第38話

神さまと仏さまは表裏一体


神さまと仏さまの違いは?と聞かれるとなかなか説明が難しいのですが、 イメージとしては、神が「基礎の世界」だとすると、仏が「応用の世界」という感じです。

最初は神さまだけで十分だったのですが、人間が神さまの方向からずれることが多くなり、 何とかならないか?ということで、苦しむ人間を助ける存在が必要となり(ほっとけない?) 神の変化身として「仏(ほとけ)」が現れたというわけです。
神さまには、具体的な形はありませんが、より人間に近い存在である仏さまには、 人間にとってイメージしやすい仏像があります。

日本では、仏教の力が強いときには、
「神は、仏が神の姿となって現れた存在である」として仏が本地であるといい、
時代が変わると「神が本地で仏として姿を変えて現れている」といっています。

たとえば、八幡神は阿弥陀如来の変化身とされ、僧侶が神社のお世話をしていた時代も あるのです。

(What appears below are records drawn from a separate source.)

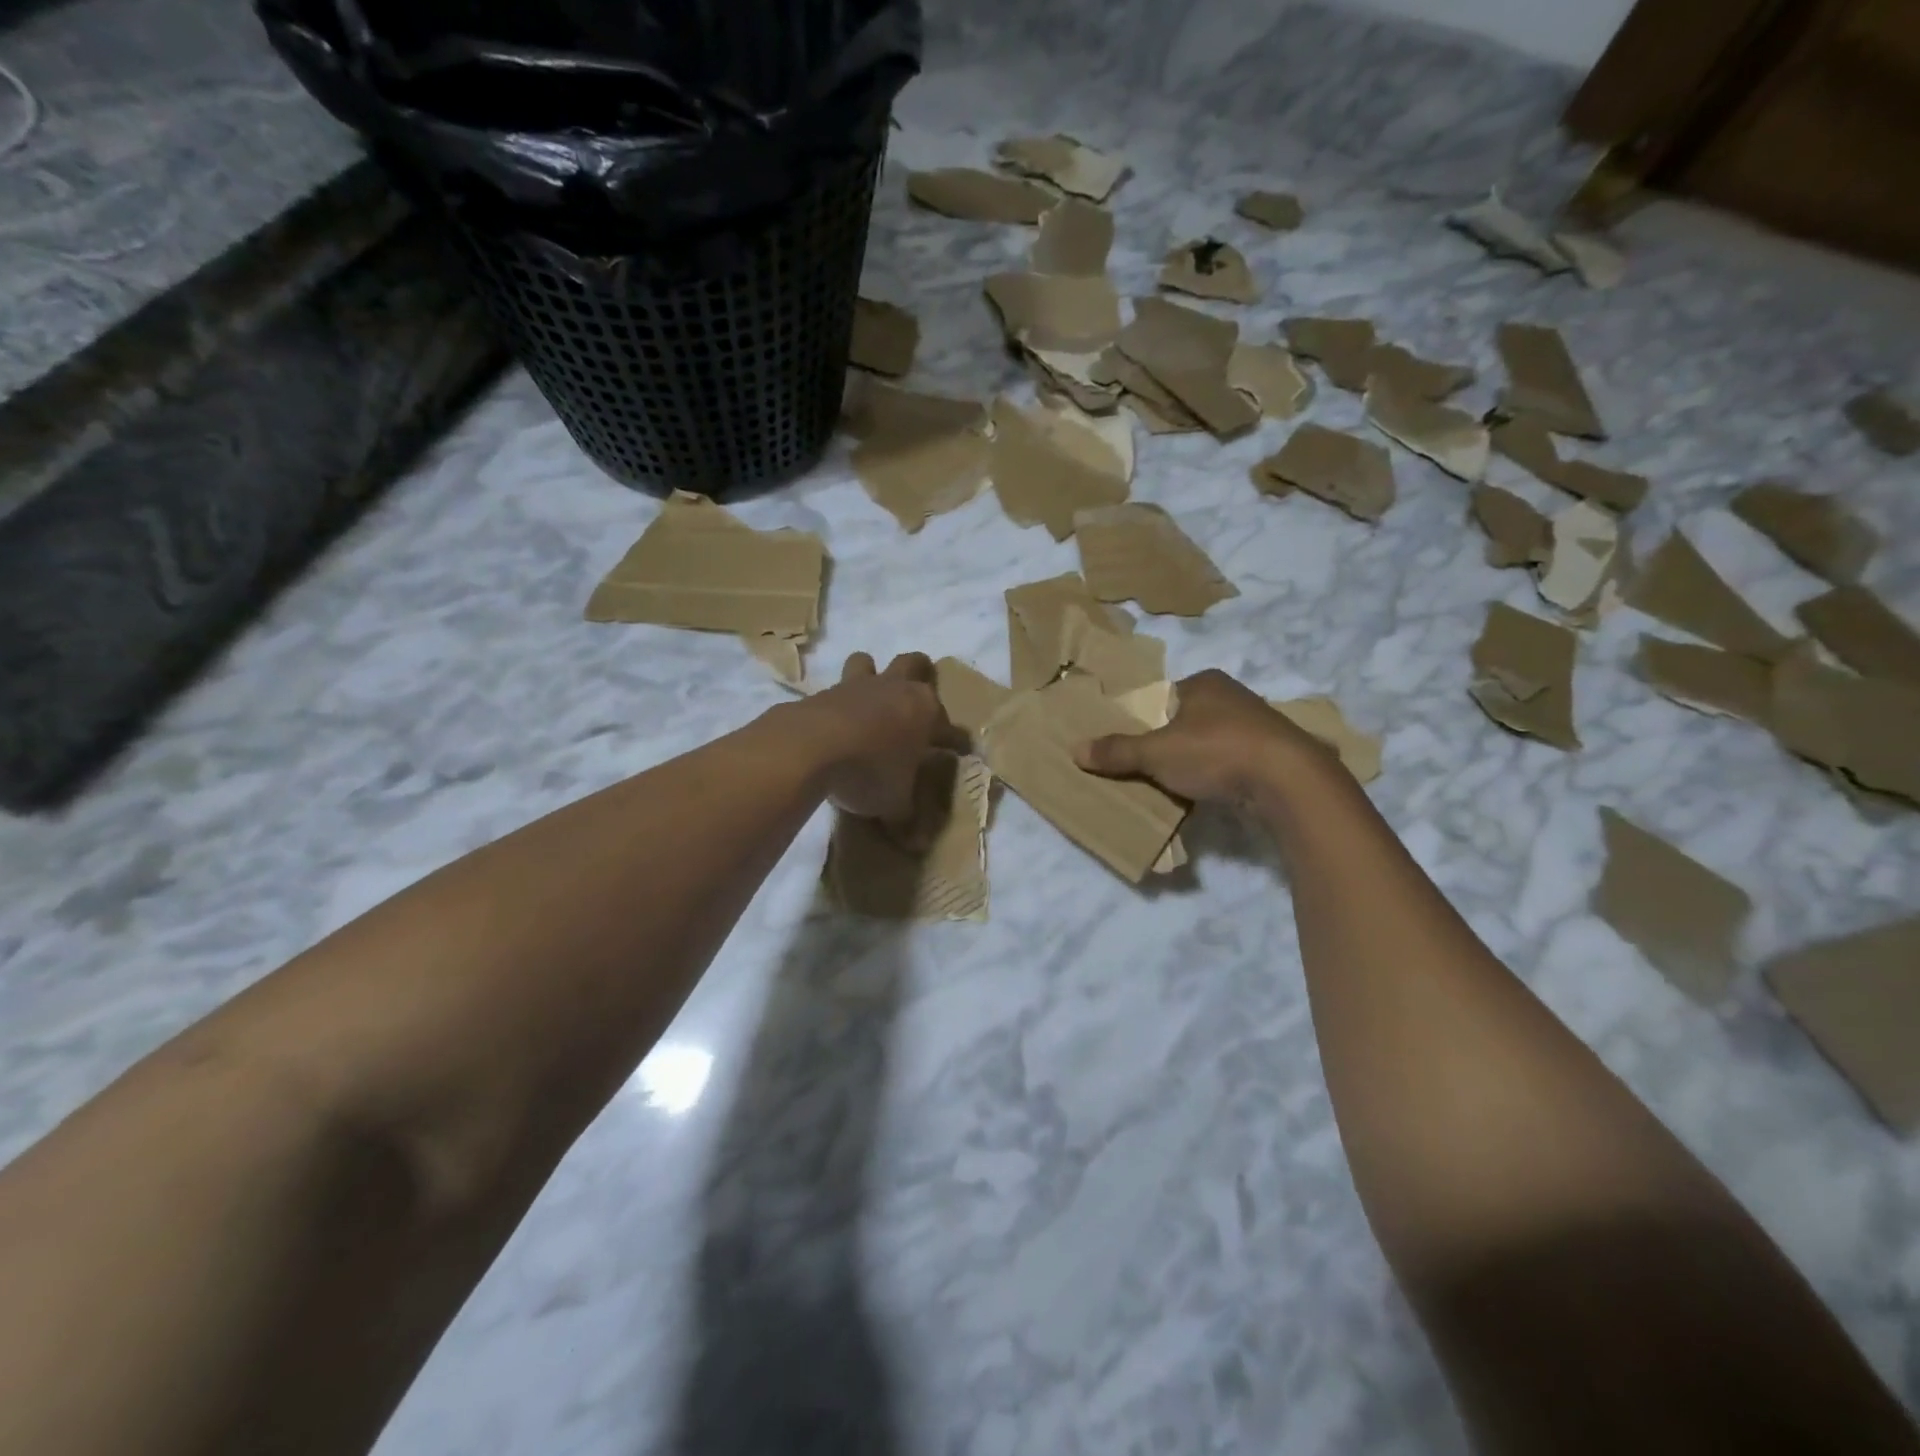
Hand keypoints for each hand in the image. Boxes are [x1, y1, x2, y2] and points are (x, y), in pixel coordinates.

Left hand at [789, 652, 967, 836]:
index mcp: (926, 713)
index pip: (953, 729)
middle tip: (919, 697)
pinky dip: (838, 702)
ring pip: (868, 662)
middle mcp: (896, 690)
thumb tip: (917, 844)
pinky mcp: (823, 692)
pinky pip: (834, 689)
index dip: (957, 743)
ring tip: (869, 697)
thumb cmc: (870, 772)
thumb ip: (906, 819)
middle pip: (916, 664)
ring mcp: (858, 686)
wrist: (811, 747)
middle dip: (921, 674)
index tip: (958, 753)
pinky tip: (834, 721)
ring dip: (871, 673)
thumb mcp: (894, 804)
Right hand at [1074, 668, 1338, 804]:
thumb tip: (1076, 749)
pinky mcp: (1276, 753)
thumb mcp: (1156, 753)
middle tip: (1149, 768)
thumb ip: (1118, 751)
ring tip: (1178, 785)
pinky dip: (1221, 775)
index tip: (1134, 746)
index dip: (1146, 720)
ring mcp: (1259, 724)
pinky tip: (1211, 793)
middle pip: (1187, 719)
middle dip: (1170, 742)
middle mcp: (1234, 695)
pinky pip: (1235, 762)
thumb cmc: (1216, 751)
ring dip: (1197, 761)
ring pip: (1213, 741)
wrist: (1288, 780)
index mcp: (1205, 682)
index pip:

どちらにしても、神と仏は切り離すことのできない関係なのです。

仏(仏尊)を分類すると、「如来」「菩薩」「明王」「天」に分かれます。

「如来」とは、真の悟りを得たものの意味で衆生を真の悟りに導くことを目的としています。
神道に置き換えると、天津神のイメージで上から光が降りてくるという感じです。
大日如来は太陽の化身ともいわれ、天照大御神ともリンクしています。

「菩薩」とは、如来にいたる前段階として、慈悲の心で衆生を苦しみから救済しながら、 自らも修行を続けている存在です。
神道でいえば、苦しみを近くで助けてくれる国津神のイメージで、民衆の間では如来よりも、 菩薩信仰のほうが盛んでした。
地蔵菩薩は、地獄までいって、人間を救うご存在です。

「明王」とは、救い難く、仏法に敵対する人間を厳しく導く存在です。
そのため、その形は恐ろしい姿のものが多いが、本来の教えは菩薩と同じで慈悲のご存在なのです。
また、「明」は霊的な智恵を意味し、重要な真言の異称を表しています。
不動明王は、その中心的ご存在です。

「天」とは、古代インドで信仰されていたバラモン教やヒンズー教の神々を仏教に取り入れたもので、 天上界の神々を意味しています。
毘沙門天にみられるような仏法を信仰する人を外敵から守る護法神としての性格と 大黒天(大黒さま)のような現世利益的な福徳神としての性格があります。

このように仏尊というご存在は、それぞれに役割があり、人間を身近で守ってくださっているのです。

神さまと仏さまは表裏一体の関係です。
神さまだけでは、人生が苦しくなったとき戸惑ってしまいます。
そのときには、生き方の教えである仏さまの力が必要なのです。

仏尊の名前や働きを知り、真言を唱えることで、自分だけでなく、ご本尊さまを拝んでいた ご先祖さまにも仏さまの力がいきわたることになります。